The Archbishop of Canterbury has told Wonga the Church of England wants to “compete” it out of existence as part of its plans to expand credit unions as an alternative to payday lenders.
The Most Rev Justin Welby said he had delivered the message to Errol Damelin, chief executive of Wonga, one of Britain’s best-known payday lenders and sponsor of Blackpool FC, during a “very good conversation.”
In response to the proposal, Canon Andrew Sage, of St Stephen’s On-The-Cliffs Church, on Holmfield Road, North Shore, said: “I do think that the huge companies that charge such an extortionate rate are trapping people in debt.”
The Archbishop’s remarks come after he launched a new credit union for clergy and church staff earlier this month at the General Synod in York. Mr Welby, who has served on the Parliamentary Banking Standards Commission, has said he plans to expand the reach of credit unions as part of a long-term campaign to boost competition in the banking sector.
There are also plans to encourage church members with relevant skills to volunteer at credit unions.

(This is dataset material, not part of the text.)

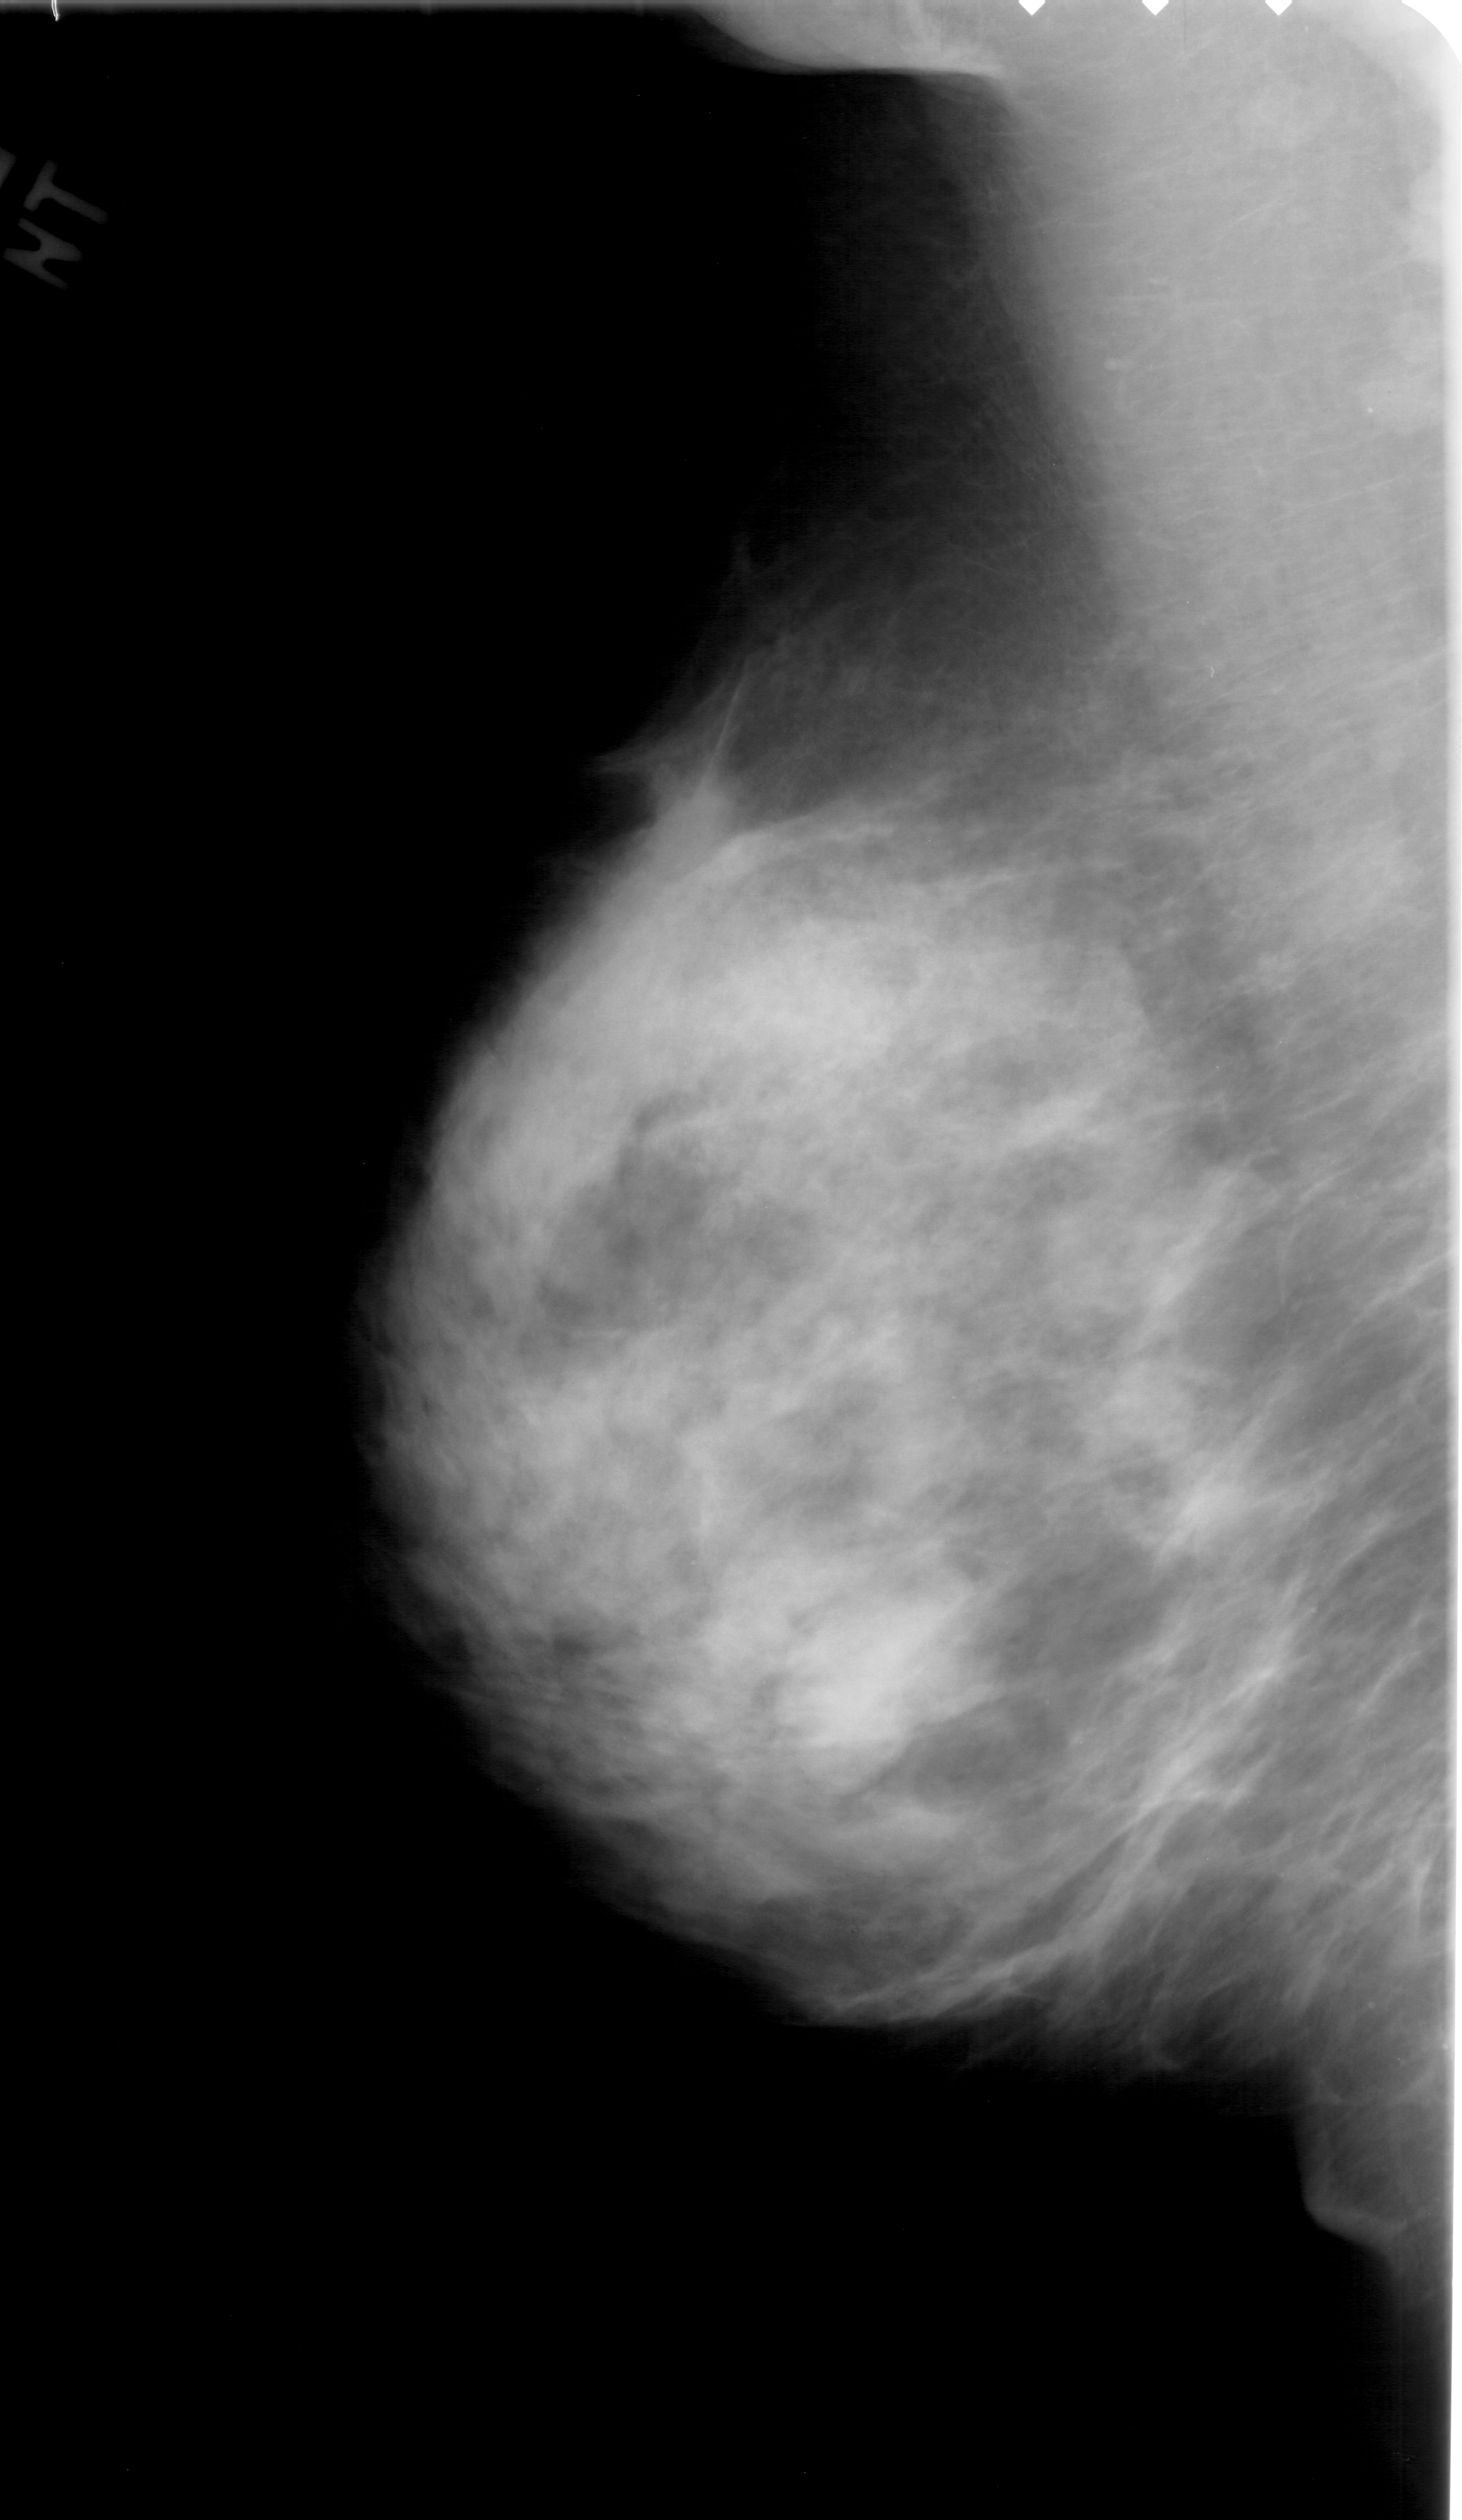
Digitized screen-film mammogram, left breast, mediolateral oblique (MLO) view.
- Marked findings (only marked abnormalities are described; nothing is implied about the rest of the image): mass, shape lobulated, margins obscured; BI-RADS assessment category 4; pathology result (as recorded, not read from the image): benign.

Small, local lenders could also be invited to use church buildings and other community locations with the help of church members. The Government announced an investment of £38m in credit unions in April to help them offer an alternative option to payday lenders. The entire pay day lending industry, worth £2bn, was referred last month for a full-blown investigation by the Competition Commission after the trading watchdog uncovered “deep-rooted” problems with the industry.
Wonga said in March that it welcomed any attempt to encourage responsible lending and that it has been “instrumental” in helping to raise industry standards.
Mr Damelin, founder of Wonga, said: “On the competition point, we always welcome fresh approaches that give people a fuller set of alternatives to solve their financial challenges.
“I’m all for better consumer choice.”